What the task asks:
Below are entries; copy exactly the lines from the one with "11: (458, 85, 12.92)" through the one with "21: (56, 70, 48.89)", both included, and leave out the rest.

******************************

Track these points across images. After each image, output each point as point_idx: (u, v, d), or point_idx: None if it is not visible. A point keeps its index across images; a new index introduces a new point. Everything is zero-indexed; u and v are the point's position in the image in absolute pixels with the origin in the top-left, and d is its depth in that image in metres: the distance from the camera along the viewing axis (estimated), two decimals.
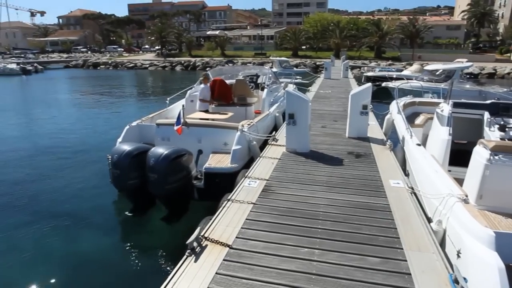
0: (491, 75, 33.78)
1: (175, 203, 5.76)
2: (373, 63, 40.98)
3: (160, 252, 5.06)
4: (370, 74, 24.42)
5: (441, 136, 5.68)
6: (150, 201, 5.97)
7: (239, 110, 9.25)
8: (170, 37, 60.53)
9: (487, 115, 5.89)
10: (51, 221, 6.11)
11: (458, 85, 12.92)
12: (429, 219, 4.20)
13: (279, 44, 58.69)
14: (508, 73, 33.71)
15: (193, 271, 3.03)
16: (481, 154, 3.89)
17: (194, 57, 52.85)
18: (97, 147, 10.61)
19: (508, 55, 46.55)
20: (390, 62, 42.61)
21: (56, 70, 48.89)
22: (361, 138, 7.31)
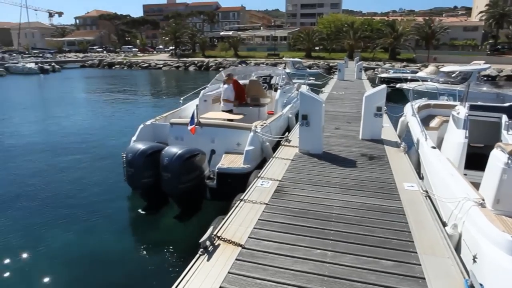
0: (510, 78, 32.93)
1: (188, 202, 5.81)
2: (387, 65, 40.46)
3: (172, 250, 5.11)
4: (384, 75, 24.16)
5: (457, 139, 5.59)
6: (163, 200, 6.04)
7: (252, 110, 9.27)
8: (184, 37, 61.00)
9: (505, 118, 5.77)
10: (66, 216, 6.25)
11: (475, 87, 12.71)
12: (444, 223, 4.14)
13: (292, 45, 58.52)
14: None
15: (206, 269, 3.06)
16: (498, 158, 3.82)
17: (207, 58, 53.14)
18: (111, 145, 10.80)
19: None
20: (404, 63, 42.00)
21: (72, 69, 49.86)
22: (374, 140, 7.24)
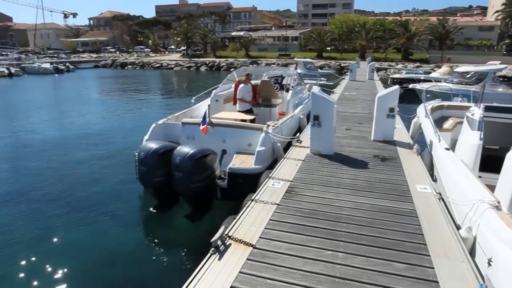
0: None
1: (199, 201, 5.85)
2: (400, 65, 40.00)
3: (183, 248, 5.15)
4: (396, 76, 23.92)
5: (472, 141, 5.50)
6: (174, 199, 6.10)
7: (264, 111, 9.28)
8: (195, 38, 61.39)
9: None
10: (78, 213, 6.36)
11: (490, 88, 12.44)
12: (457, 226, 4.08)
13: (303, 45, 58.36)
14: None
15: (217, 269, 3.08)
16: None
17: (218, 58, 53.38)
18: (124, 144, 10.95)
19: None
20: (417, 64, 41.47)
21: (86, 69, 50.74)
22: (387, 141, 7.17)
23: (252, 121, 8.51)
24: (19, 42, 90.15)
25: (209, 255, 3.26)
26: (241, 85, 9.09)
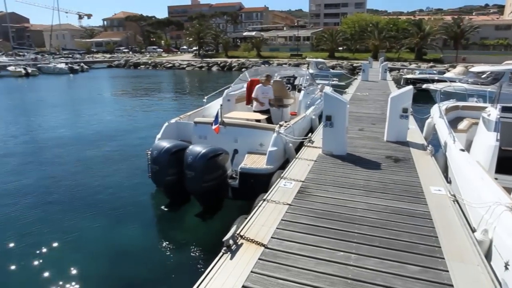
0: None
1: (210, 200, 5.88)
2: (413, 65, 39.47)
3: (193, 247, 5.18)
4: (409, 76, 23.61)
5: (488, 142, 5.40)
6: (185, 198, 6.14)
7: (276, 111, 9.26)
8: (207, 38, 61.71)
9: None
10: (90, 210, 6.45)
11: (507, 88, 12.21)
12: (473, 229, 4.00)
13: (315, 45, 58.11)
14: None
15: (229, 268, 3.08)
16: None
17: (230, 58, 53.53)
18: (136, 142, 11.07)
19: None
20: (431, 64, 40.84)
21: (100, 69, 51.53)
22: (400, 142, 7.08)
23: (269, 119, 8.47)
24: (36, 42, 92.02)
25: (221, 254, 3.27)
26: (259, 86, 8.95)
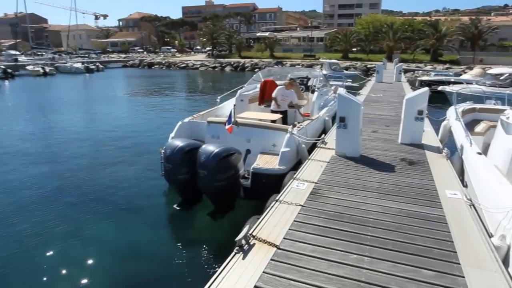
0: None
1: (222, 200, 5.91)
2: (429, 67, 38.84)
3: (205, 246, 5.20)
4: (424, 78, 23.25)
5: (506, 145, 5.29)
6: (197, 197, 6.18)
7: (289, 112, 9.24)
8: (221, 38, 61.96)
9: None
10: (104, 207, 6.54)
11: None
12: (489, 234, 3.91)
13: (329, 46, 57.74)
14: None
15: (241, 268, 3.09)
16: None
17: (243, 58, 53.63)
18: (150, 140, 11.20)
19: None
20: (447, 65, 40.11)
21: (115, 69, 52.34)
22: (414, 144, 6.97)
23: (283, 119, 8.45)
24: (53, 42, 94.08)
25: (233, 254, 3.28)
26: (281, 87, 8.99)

******************************

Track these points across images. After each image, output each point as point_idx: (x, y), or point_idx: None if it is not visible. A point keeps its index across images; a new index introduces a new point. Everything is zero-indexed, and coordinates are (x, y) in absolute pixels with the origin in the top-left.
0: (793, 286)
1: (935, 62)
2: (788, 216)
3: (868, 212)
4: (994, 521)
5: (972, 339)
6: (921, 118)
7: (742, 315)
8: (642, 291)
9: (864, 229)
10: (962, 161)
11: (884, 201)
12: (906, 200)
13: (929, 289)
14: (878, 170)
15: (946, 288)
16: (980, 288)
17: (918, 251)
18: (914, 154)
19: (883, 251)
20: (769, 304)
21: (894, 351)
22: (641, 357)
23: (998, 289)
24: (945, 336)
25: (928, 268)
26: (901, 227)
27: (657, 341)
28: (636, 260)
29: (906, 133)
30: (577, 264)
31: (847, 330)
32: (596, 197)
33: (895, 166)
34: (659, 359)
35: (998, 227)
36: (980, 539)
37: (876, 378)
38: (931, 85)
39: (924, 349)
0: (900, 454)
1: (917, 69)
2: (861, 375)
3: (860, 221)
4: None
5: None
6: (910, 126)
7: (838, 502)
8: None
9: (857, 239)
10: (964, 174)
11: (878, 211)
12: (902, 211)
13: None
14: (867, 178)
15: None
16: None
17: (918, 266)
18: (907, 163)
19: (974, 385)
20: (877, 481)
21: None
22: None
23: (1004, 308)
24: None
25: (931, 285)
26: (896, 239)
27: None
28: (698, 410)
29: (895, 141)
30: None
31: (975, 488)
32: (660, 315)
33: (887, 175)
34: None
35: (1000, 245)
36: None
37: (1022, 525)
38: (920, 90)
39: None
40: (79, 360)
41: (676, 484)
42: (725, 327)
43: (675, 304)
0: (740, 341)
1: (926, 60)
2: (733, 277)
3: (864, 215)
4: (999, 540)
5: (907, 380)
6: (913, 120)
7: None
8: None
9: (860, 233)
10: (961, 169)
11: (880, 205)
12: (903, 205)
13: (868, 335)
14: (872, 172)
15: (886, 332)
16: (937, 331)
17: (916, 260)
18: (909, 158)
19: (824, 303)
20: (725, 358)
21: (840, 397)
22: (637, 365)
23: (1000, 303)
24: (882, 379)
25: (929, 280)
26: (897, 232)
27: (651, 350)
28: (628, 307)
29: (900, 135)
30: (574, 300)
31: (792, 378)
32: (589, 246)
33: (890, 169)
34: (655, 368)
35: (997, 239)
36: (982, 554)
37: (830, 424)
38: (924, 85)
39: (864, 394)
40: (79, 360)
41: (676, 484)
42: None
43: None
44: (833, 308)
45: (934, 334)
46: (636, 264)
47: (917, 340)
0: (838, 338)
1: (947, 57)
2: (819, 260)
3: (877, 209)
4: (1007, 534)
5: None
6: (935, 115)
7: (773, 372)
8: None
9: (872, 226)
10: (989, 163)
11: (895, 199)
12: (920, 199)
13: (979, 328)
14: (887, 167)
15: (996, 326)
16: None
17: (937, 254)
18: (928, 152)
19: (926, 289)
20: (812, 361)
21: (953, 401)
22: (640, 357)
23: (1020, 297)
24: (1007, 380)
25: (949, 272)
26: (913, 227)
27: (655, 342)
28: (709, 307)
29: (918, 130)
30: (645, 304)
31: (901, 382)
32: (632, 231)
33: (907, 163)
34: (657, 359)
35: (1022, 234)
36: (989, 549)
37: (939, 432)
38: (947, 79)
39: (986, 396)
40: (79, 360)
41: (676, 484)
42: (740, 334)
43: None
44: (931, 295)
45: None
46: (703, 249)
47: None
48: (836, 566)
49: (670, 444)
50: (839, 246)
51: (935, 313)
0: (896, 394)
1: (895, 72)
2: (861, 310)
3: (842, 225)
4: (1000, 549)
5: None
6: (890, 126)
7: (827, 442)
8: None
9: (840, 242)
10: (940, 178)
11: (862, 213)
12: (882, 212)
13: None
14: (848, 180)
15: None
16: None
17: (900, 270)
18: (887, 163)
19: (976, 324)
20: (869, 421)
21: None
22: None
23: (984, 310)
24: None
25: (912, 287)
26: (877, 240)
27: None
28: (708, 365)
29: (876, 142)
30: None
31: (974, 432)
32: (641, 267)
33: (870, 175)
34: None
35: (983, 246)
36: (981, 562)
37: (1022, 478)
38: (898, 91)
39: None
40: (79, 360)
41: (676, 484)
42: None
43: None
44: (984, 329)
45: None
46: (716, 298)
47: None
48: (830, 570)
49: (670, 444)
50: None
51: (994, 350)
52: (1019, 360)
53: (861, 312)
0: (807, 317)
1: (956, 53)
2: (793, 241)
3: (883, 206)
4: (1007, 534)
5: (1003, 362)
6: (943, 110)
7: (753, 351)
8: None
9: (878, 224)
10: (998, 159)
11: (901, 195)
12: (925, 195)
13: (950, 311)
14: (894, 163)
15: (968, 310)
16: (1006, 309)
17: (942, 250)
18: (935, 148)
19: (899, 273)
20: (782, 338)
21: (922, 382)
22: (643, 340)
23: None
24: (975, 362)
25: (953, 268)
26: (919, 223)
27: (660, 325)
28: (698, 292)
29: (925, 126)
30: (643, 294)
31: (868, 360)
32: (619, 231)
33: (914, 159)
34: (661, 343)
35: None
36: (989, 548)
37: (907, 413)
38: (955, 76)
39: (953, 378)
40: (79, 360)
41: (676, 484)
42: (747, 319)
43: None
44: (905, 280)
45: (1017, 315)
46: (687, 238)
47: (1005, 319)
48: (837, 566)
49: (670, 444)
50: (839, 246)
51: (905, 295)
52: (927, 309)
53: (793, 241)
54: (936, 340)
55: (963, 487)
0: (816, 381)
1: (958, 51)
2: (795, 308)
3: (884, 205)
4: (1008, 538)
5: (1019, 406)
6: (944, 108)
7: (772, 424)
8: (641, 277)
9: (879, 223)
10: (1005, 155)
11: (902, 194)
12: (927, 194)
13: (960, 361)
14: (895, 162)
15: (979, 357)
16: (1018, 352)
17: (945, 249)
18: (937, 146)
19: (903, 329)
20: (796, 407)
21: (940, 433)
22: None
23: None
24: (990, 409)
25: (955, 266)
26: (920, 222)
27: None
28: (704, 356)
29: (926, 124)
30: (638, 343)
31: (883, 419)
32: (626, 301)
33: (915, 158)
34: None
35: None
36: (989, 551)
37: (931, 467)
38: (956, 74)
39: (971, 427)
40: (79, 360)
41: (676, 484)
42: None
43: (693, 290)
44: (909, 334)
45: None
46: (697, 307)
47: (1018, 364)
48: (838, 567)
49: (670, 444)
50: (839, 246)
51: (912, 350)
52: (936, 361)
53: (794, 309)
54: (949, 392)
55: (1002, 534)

******************************

Output of the task:
11: (458, 85, 12.92)
12: (429, 219, 4.20)
13: (279, 44, 58.69)
14: (508, 73, 33.71)
15: (193, 271, 3.03)
16: (481, 154, 3.89)
17: (194, 57, 52.85)
18: (97, 147, 10.61)
19: (508, 55, 46.55)
20: (390, 62, 42.61)
21: (56, 70, 48.89)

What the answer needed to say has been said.